START Selected excerpt
Skip to main content

The charter school push in TN

I came across this article on school reform in TN via LeftWingCracker on Twitter. Here's what's going on in TN:

StudentsFirst political contributions to candidates for the Tennessee state Legislature and local school boards totaled $470,000 at last report -- with a final report on November and December spending due to be filed with the state Registry of Election Finance later this month. That surpassed the total of the state's teachers union, Tennessee Education Association, which had political contributions totaling about $327,000 during the same period.

Most of the StudentsFirst money distributed in Tennessee went to Republicans. StudentsFirst gave $40,000 to the House and Senate Republican caucuses, for example, versus $10,000 to their Democratic equivalents.

What's the legislative goal of the StudentsFirst group and why do they tend to give to Republicans?:
The top priority for StudentsFirst in the 2013 session, Rhee said, is a "statewide authorizer" for charter schools, meaning a state body could approve establishment of a charter school even if it is opposed by a local school board. The group also is pushing a voucher system for low-income students, Rhee said, and a stronger "parent trigger" law, which would allow parents in a low-performing school to initiate a move to create a charter school.

Here's more:

Rep. JoAnne Favors, D-Chattanooga, doesn't like Rhee's potential influence on Tennessee education.

On Friday, she called it "really selfish for people like Ms. Rhee to come to Tennessee and her ex-husband is the commissioner of education. That just doesn't sit well with me. I think there might be a conflict there. ... She's out trying to get vouchers."
In 2011, the Republican-dominated Legislature stripped the union of its collective bargaining powers. Though Haslam hadn't come out in favor of the bill, he signed it. Huffman became commissioner more than midway through the 2011 session.
END Selected excerpt
START Provided information
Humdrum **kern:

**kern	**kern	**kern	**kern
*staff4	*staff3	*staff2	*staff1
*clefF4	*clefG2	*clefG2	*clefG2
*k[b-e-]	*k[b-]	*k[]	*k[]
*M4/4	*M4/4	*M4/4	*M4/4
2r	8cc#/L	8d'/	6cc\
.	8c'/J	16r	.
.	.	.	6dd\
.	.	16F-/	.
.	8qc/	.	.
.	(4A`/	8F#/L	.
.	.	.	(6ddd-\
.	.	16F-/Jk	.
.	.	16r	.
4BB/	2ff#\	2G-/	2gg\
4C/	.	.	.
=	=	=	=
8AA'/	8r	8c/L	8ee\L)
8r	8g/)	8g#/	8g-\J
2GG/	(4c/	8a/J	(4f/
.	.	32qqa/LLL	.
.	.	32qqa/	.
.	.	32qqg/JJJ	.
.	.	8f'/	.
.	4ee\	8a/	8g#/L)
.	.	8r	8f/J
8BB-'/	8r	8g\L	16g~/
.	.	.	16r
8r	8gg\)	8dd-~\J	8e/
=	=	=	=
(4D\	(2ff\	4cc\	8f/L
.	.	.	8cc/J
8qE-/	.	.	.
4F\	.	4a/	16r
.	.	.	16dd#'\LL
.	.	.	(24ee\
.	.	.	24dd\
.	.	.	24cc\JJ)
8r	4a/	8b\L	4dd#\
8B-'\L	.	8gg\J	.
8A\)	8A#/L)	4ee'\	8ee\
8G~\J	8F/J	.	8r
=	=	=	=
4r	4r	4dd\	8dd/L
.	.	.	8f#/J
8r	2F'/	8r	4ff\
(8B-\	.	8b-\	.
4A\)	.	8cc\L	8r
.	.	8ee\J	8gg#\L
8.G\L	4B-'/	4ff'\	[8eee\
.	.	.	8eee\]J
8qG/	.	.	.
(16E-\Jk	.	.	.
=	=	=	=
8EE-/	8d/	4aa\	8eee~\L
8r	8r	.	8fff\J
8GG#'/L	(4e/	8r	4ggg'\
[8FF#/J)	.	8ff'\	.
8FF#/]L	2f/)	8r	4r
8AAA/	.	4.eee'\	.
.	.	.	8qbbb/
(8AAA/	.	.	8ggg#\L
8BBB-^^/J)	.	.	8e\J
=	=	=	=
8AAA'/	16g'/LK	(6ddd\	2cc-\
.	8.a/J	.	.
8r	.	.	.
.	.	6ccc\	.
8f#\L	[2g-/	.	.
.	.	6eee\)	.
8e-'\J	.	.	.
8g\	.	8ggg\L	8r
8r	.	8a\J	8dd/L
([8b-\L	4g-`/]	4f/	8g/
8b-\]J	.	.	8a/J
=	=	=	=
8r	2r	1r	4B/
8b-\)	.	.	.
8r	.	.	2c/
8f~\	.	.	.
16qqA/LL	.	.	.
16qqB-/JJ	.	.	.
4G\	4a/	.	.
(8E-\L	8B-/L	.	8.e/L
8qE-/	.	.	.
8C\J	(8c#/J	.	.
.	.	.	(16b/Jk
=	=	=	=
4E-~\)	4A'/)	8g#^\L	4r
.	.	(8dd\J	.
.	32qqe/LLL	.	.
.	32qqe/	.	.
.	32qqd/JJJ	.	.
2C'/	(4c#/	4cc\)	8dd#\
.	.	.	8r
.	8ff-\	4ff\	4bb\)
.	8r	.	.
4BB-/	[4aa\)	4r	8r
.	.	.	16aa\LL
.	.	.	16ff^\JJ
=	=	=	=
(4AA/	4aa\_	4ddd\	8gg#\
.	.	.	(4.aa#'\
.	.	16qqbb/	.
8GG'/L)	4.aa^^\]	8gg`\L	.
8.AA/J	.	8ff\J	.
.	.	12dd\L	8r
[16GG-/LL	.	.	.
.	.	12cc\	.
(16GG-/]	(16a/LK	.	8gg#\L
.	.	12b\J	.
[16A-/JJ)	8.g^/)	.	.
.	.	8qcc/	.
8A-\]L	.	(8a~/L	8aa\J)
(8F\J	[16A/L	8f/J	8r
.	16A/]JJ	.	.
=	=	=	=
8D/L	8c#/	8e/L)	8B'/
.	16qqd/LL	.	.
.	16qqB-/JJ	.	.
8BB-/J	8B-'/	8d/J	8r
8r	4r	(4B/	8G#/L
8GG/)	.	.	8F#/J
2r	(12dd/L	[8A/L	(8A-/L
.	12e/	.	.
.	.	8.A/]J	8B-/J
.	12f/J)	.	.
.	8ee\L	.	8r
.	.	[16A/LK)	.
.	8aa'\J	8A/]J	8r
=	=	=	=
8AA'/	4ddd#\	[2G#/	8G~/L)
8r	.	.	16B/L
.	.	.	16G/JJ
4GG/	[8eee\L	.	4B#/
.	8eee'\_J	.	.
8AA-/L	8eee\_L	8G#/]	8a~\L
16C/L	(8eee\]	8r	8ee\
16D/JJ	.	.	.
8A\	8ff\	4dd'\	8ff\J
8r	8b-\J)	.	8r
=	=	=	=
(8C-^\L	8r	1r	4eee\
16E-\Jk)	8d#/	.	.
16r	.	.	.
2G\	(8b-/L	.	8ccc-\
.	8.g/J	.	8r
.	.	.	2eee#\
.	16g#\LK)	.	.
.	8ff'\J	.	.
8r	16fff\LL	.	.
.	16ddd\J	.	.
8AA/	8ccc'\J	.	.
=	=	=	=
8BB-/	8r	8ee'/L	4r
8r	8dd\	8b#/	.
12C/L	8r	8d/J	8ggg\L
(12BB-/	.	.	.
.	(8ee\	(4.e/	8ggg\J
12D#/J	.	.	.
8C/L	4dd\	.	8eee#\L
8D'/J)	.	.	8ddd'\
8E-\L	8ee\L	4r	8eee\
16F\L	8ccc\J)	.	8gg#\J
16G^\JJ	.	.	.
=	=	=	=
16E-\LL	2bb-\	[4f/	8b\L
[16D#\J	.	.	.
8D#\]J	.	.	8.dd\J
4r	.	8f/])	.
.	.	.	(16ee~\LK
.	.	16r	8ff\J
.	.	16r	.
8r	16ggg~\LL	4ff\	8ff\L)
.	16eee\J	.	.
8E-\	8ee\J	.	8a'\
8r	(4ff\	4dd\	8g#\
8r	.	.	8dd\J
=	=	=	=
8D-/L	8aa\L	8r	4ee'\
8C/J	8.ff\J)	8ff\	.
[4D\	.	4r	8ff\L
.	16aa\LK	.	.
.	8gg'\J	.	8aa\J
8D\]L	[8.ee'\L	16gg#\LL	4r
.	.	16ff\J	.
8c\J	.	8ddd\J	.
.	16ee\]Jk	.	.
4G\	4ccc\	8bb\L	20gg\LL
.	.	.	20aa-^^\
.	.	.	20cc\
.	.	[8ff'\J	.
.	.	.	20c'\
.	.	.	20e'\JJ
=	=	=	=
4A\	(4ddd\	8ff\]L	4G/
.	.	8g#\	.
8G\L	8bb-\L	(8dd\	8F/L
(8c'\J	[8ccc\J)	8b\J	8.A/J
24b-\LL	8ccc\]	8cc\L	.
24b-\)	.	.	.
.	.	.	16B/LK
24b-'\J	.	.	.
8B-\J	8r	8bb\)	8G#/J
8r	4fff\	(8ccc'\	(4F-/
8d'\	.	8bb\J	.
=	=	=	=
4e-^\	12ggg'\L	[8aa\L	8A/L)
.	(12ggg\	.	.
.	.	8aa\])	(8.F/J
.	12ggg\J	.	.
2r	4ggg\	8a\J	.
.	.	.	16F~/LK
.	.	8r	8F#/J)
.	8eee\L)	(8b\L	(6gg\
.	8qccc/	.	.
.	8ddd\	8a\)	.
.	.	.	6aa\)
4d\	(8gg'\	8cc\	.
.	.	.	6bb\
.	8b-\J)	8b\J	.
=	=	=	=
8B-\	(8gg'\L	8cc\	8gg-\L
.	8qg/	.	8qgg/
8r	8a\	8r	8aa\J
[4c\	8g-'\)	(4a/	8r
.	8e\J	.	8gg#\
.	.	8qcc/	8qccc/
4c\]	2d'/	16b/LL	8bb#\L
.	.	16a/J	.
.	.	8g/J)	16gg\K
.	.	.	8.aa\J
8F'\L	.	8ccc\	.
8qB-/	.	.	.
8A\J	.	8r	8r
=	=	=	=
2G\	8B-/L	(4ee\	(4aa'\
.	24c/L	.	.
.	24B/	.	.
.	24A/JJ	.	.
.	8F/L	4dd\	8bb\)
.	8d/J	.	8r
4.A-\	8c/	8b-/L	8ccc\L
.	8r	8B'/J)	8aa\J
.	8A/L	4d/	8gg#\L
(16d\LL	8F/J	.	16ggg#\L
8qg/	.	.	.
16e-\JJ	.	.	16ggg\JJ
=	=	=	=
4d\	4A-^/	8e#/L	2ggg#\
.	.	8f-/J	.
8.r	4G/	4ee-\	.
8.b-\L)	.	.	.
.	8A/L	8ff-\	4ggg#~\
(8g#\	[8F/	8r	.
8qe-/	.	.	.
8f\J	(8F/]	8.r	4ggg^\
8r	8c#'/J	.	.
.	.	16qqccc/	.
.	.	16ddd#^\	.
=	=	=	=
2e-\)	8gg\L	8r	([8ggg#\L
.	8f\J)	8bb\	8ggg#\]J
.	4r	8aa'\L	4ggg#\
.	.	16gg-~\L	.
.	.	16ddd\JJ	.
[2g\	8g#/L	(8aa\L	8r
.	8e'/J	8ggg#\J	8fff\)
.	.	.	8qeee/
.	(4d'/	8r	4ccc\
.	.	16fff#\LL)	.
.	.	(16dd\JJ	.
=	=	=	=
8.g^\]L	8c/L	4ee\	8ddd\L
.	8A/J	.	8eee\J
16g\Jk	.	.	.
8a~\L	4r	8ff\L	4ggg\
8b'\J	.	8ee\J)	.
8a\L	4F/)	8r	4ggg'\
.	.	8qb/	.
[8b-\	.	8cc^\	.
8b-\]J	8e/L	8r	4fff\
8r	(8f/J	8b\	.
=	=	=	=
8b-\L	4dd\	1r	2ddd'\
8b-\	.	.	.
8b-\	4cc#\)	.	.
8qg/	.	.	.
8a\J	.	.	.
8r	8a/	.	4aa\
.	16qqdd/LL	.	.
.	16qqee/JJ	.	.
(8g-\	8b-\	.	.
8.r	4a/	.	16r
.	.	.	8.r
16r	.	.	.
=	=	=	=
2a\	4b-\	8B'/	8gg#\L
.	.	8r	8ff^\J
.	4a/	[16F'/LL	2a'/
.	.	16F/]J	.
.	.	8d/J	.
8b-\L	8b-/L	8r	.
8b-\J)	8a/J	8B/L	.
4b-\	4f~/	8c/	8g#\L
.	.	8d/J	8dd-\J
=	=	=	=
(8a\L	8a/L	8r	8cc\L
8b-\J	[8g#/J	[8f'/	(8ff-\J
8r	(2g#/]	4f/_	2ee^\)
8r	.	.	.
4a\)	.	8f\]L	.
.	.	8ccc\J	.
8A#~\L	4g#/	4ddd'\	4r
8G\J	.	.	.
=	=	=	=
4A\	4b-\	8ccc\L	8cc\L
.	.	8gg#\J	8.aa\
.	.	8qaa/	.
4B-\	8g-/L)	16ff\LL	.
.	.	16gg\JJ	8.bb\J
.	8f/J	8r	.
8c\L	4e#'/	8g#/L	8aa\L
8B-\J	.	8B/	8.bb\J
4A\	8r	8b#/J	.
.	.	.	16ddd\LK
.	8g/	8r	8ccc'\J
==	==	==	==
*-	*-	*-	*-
END Provided information
Please decide whether each statement agrees with the charter school post, answering yes or no and quoting the deciding words: (a) StudentsFirst's political contributions exceeded those of the Tennessee Education Association; (b) StudentsFirst gave more to the Democratic caucuses than to the Republican caucuses; (c) Haslam had publicly backed the bill removing the union's collective bargaining powers before he signed it. Rely only on the charter school post for what follows.

(a) Yes: "That surpassed the total of the state's teachers union, Tennessee Education Association"
(b) No: "StudentsFirst gave $40,000 to the House and Senate Republican caucuses, for example, versus $10,000 to their Democratic equivalents."
(c) No: "Though Haslam hadn't come out in favor of the bill, he signed it."